> _Passage shown_:
+===+

Having one leg shorter than the other is a common physical condition. It has two primary causes--structural or functional problems. Structural differences in length can be the result of growth defect, previous injuries or surgeries. Functional differences in length can result from altered mechanics of the feet, knee, hip and/or pelvis. These altered mechanics from functional leg length discrepancy often stem from having an unbalanced foundation.
There are many causes of leg length discrepancy. Some include, A broken leg bone may lead to a leg length discrepancy if it heals in a shortened position. This is more likely if the bone was broken in many pieces. It also is more likely if skin and muscle tissue around the bone were severely injured and exposed, as in an open fracture. Broken bones in children sometimes grow faster for several years after healing, causing the injured bone to become longer. A break in a child's bone through the growth center near the end of the bone may cause slower growth, resulting in a shorter leg. Bone infections that occur in children while they are growing may cause a significant leg length discrepancy. This is especially true if the infection happens in infancy. Inflammation of joints during growth may cause unequal leg length. One example is juvenile arthritis. Bone diseases may cause leg length discrepancy, as well. Examples are, Neurofibromatosis, Multiple hereditary exostoses, Ollier disease. Other causes include inflammation (arthritis) and neurologic conditions. Sometimes the cause of leg length discrepancy is unknown, particularly in cases involving underdevelopment of the inner or outer side of the leg, or partial overgrowth of one side of the body. These conditions are usually present at birth, but the leg length difference may be too small to be detected. As the child grows, the leg length discrepancy increases and becomes more noticeable. In underdevelopment, one of the two bones between the knee and the ankle is abnormally short. There also may be related foot or knee problems. Hemihypertrophy (one side too big) or hemiatrophy (one side too small) are rare leg length discrepancy conditions. In these conditions, the arm and leg on one side of the body are either longer or shorter than the arm and leg on the other side of the body. There may also be a difference between the two sides of the face. Sometimes no cause can be found. This is known as an "idiopathic" difference.

+===+

> _Record extracts_:
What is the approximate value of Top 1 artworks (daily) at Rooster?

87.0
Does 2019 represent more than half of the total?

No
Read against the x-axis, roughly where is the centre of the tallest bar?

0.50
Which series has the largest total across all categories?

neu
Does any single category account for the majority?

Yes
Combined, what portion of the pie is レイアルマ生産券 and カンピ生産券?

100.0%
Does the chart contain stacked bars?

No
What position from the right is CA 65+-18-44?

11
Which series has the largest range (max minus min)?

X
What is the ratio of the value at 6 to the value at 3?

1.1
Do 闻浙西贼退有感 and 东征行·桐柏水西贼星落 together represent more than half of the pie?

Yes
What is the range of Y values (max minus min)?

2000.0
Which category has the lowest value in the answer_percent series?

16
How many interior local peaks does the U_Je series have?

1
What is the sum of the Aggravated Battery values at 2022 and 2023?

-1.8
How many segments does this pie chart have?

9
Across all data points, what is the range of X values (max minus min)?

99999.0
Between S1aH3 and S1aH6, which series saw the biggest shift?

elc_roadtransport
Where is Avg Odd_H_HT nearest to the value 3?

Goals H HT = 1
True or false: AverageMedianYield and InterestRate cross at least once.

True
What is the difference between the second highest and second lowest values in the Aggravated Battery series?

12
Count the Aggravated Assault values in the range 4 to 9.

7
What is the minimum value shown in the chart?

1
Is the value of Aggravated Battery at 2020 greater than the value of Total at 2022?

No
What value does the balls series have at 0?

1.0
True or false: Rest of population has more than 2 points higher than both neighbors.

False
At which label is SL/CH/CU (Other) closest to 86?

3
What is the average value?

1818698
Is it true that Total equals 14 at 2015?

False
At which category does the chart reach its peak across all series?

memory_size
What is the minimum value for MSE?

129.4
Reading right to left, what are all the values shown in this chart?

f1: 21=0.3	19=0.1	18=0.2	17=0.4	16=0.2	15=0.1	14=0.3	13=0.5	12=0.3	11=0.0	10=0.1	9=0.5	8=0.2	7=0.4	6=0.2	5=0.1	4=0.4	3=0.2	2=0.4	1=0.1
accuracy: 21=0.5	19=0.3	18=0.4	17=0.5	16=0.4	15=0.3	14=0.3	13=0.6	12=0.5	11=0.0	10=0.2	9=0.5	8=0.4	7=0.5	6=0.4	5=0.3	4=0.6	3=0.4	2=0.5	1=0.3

+===+

> _Work order A_: In the passage on leg length discrepancy, what are the two primary causes of having one leg shorter than the other?
> _Work order B_: Decide whether each statement below agrees with the passage on leg length discrepancy, and support each decision by quoting the deciding words. (i) A bone infection in a growing child is especially likely to cause a significant discrepancy when it happens in infancy. (ii) Hemihypertrophy and hemiatrophy are common leg length discrepancy conditions. (iii) A child's broken bone can become longer because it grows faster after healing.

> _Response area A_: Structural or functional problems.

> _Response area B_:
(i) Yes: "This is especially true if the infection happens in infancy."
(ii) No: "Hemihypertrophy (one side too big) or hemiatrophy (one side too small) are rare leg length discrepancy conditions."
(iii) Yes: "Broken bones in children sometimes grow faster for several years after healing, causing the injured bone to become longer."